Some general remarks in brief: The care for creation has been a crucial element in the Christian theology, irrespective of the debate on the potential anthropocentric bias. Churches have been emphasising too a ‘we-identity’ as a learning process for groups and individuals in order to gain trust among each other, to enable a face to face communication, and to experiment with cooperative behaviour. Churches further offer a vertical architecture which directly and inclusively link the level of grass root with political decision making.

The ecumenical work on climate change is rooted in the wholeness of creation and the biblical imperative of the commitment for justice which pays special attention to the poor, empowering local communities, to give local people a chance and a voice to articulate their demands by themselves. The climate issue has been emerging within the World Council of Churches from the discussion on sustainability starting in the 1970s. Further, Justice, Peace and Integrity of the Creation are main concerns of the ecumenical movement since 1990 to identifying the major threats to life.
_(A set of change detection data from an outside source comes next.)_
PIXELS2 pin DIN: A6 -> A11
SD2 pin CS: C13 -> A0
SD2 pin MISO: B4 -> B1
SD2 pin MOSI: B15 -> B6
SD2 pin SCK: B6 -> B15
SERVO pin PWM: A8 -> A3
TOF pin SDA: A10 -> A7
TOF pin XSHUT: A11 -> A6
Challenge I – A radical shift in thought and action is required

Ethics in relation to victim’s concerns is a core contribution churches can make. Within the context of climate change, churches are highlighting that a fundamental transformation of the economic patterns and structures is required that have been set up since the dawn of industrialisation. Climate and the entire natural environment are part of the infrastructure of society and not a mere input into economy. Thus, the ‘Rio+20’ process has two themes: governance for sustainable development and Green Economy. Lastly, the shift in thought and action requires an understanding of the problem which goes beyond a pure disaster-management and technical handling.

Challenge II

Avoid routine in transferring language and methodology on environment into climate change issues. Obviously, there are a lot of overlapping phenomena, and environmental degradation is genuinely a cause of climate change and earth warming. Nevertheless, in conceptual terms, climate change evolves with the understanding of irreversibility and urgency in particular within the context of enforced displacement and refugees.

Challenge III

A comprehensive understanding on climate change by the churches starts with language, the way of conceptualising and lastly the methodology of identifying the problem. Churches always have been dealing with the truth. In analogy to scientific methodological approaches, we would speak of a long-term observation on human beings and their relationship with their spiritual environment. Long-term commitment and ‘observation’ are fundamental mechanisms for assessing the essence of life on earth as well in relation to climate change issues. In addition, focussing on poor people, churches are challenged to support developing a genuine narrative of these people and making their language a recognised standard of assessment. We need to learn that all our perspectives are radically incomplete. Make people’s reality an acknowledged reference point.

Challenge IV

Giving poor, underprivileged people a voice, their own voice, implies challenging existing power relations. In order to deal with, churches are requested to particularly make poor people familiar with the instruments and language which provide protection and mechanisms for demanding; i.e. human rights, their complaint procedures and the specific implications of the concept of ‘vulnerable people’. Churches are additionally requested to make best use of its vertical architecture, i.e. to bring the concern of the grass root level to the level of political decision making and vice versa.

Recommendations:
  • dealing with climate change from a church’s viewpoint, a different mode of life style needs to be promoted;
  • insist on a human rights based approach to scope the dimension of impacts and to give the victims / rights holders a voice;
  • systematise and disseminate the complaint procedures of the UN system on human rights towards the rights holders;
  • develop a platform for discussing and deliberating a genuine shelter for refugees based on climate change impacts;
  • go for a mandate at the UN Special Procedures.